Given text:
==*==

Everyone who has a lawn hopes it will grow in quickly with lush results for the summer months, but when the grass grows too quickly, and you can’t keep up with the pace of maintenance, you have a few options to slow the lawn’s growth rate.
Why Does Grass Grow So Fast In Summer?
Grasses that tolerate drought well tend to be the lowest maintenance lawns, although these are also usually the types that like sunshine. When grass gets a lot of sun, it creates a lot of energy through photosynthesis that can be used for blade and root growth. Grass also tends to get watered more in the summer when there is less rain, contributing to a faster growth pace.
How Can You Slow Down Grass Growth?
The amount of water, nutrients, and sunlight all affect how fast the grass grows; some of these are easier to adjust than others. Choosing a slow-growing grass type is one way to have a low-maintenance lawn, and another option is to use a plant growth regulator, which reduces the vertical growth of grass blades.

==*==

Dataset section:
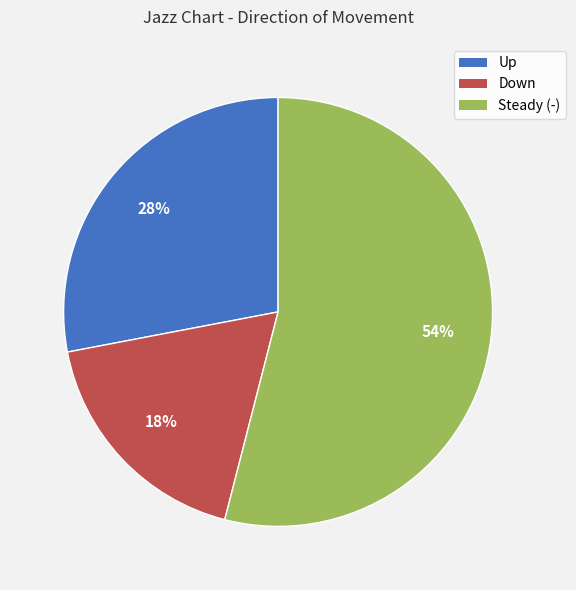

Is there any slice that represents more than half of the pie?

Yes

==*==

Your goal: Please continue the text on slowing lawn growth, starting after its final sentence about plant growth regulators.

Answer to this task:
Water Less Frequently
When you choose a drought tolerant grass, you can water it less frequently without putting it in danger due to its deep or dense roots that store moisture and energy to handle dry conditions. Summer species like Bermuda, zoysia, and buffalo grass are good choices for drought and sun tolerance.
For shady summer areas in your yard, you can plant a normally cool-season fescue grass. Chewings fescue is a particularly low-maintenance variety, being especially drought tolerant compared to other cool-season grasses.
While some types of grass can be watered less frequently, the rain can’t be controlled. If it’s a wet season, trying to water less won’t achieve the slow growth results you’d like.
Use Less Nitrogen Fertilizer
Grass grows blades and gets its vibrant green color from nitrogen in the soil or from fertilizer. Using less nitrogen fertilizer or slow-release fertilizer can hold back growth a bit, but this balance can be hard to strike since you don’t want to sacrifice your lawn’s lush appearance. It might not be an option to avoid it if the soil is low in nitrogen and needs replenishment.
St. Augustine and fescue grasses are good choices if you have a shaded yard, but it’s difficult and not necessarily desirable to shade your whole lawn to slow the grass’ growth rate.
All grasses need at least a few hours of sunlight a day, so this variable isn’t one that can be controlled well at all. Since most yards are bright, airy, and well-watered, a popular choice to manage grass growth is a plant growth regulator.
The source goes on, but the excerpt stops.